YOUR OBJECTIVE: Please return every line of text in the entries below word for word, in the same order. Leave the pictures out of your answer.
====
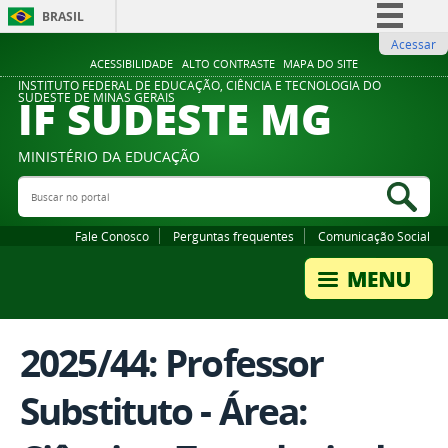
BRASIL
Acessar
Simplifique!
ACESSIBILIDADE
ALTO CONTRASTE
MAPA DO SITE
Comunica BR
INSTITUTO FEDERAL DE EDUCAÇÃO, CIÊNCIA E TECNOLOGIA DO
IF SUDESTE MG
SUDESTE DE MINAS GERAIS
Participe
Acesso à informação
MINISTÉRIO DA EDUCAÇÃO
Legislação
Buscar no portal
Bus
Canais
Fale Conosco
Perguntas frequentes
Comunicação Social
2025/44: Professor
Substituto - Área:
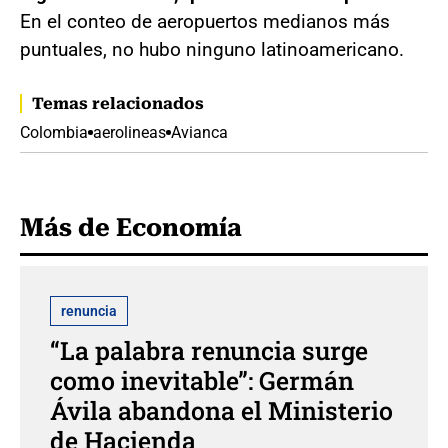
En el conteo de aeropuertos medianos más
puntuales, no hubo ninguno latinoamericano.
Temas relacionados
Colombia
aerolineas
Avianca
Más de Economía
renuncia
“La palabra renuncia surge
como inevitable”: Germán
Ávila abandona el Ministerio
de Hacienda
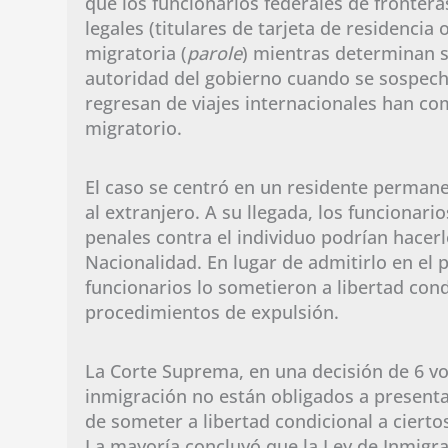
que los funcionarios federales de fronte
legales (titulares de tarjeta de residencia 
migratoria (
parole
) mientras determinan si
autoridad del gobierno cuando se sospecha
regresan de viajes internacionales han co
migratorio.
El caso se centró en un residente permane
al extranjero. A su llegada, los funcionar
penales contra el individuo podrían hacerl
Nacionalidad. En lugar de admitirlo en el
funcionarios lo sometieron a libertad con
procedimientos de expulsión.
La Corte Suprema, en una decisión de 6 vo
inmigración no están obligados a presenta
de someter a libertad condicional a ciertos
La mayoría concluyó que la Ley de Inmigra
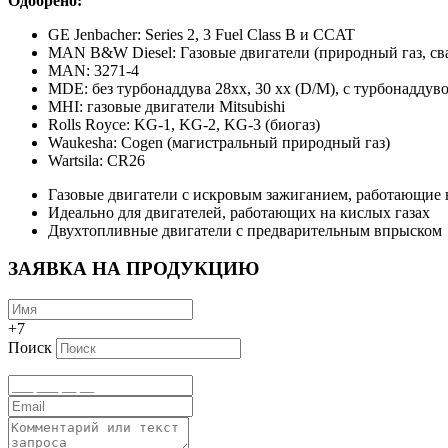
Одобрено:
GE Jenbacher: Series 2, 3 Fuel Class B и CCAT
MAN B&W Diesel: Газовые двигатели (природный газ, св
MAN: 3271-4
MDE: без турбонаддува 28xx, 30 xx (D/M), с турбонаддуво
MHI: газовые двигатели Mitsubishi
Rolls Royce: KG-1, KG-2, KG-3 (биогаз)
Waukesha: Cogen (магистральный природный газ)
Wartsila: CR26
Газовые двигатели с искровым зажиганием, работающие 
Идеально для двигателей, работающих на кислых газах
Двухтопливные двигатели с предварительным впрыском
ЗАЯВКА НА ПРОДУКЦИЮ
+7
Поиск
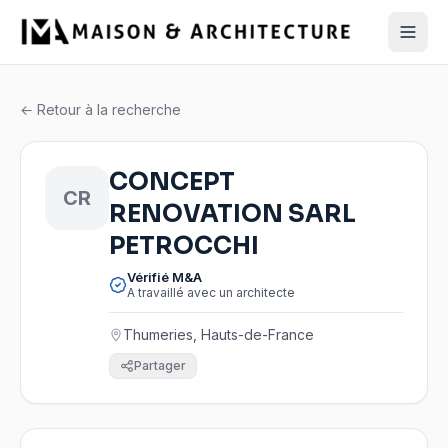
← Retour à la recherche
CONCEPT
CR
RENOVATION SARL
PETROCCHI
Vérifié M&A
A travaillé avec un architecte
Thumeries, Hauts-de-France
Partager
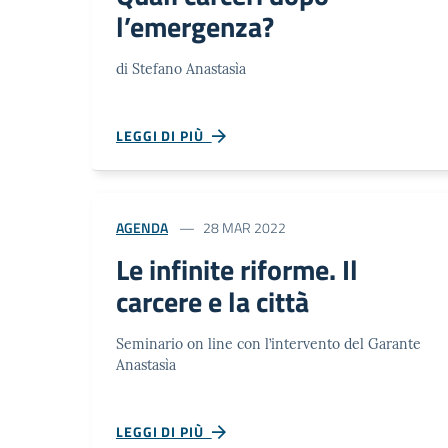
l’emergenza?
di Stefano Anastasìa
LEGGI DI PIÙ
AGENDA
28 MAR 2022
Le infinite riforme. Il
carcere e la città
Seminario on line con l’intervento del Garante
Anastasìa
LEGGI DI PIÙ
====
EXERCISE RESULT:
BRASIL
Acessar
Simplifique!
ACESSIBILIDADE
ALTO CONTRASTE
MAPA DO SITE
Comunica BR
INSTITUTO FEDERAL DE EDUCAÇÃO, CIÊNCIA E TECNOLOGIA DO
IF SUDESTE MG
SUDESTE DE MINAS GERAIS
Participe
Acesso à informação
MINISTÉRIO DA EDUCAÇÃO
Legislação
Buscar no portal
Bus
Canais
Fale Conosco
Perguntas frequentes
Comunicação Social
2025/44: Professor
Substituto - Área:
En el conteo de aeropuertos medianos más
puntuales, no hubo ninguno latinoamericano.
Temas relacionados
Colombia
aerolineas
Avianca
Más de Economía
renuncia
“La palabra renuncia surge
como inevitable”: Germán
Ávila abandona el Ministerio
de Hacienda
que los funcionarios federales de fronte
legales (titulares de tarjeta de residencia 
migratoria (
parole
) mientras determinan si
autoridad del gobierno cuando se sospecha
regresan de viajes internacionales han co
migratorio.
El caso se centró en un residente permane
al extranjero. A su llegada, los funcionar
penales contra el individuo podrían hacerl
Nacionalidad. En lugar de admitirlo en el
funcionarios lo sometieron a libertad con
procedimientos de expulsión.
La Corte Suprema, en una decisión de 6 vo
inmigración no están obligados a presenta
de someter a libertad condicional a ciertos
La mayoría concluyó que la Ley de Inmigra
Одобрено:
GE Jenbacher: Series 2, 3 Fuel Class B и CCAT
MAN B&W Diesel: Газовые двигатели (природный газ, св
MAN: 3271-4
MDE: без турбонаддува 28xx, 30 xx (D/M), с турбонаддуво
MHI: газовые двигатели Mitsubishi
Rolls Royce: KG-1, KG-2, KG-3 (биогаз)
Waukesha: Cogen (магистральный природный газ)
Wartsila: CR26
Газовые двигатели с искровым зажиганием, работающие 
Идеально для двигателей, работающих на кислых газах
Двухтопливные двигатели с предварительным впрыском
ЗАЯВКА НА ПРОДУКЦИЮ
+7
Поиск
← Retour à la recherche
CONCEPT
CR
RENOVATION SARL
PETROCCHI
Vérifié M&A
A travaillé avec un architecte
Thumeries, Hauts-de-France
Partager
l’emergenza?
di Stefano Anastasìa
LEGGI DI PIÙ
AGENDA
28 MAR 2022
Le infinite riforme. Il
carcere e la città
Seminario on line con l’intervento del Garante
Anastasìa
LEGGI DI PIÙ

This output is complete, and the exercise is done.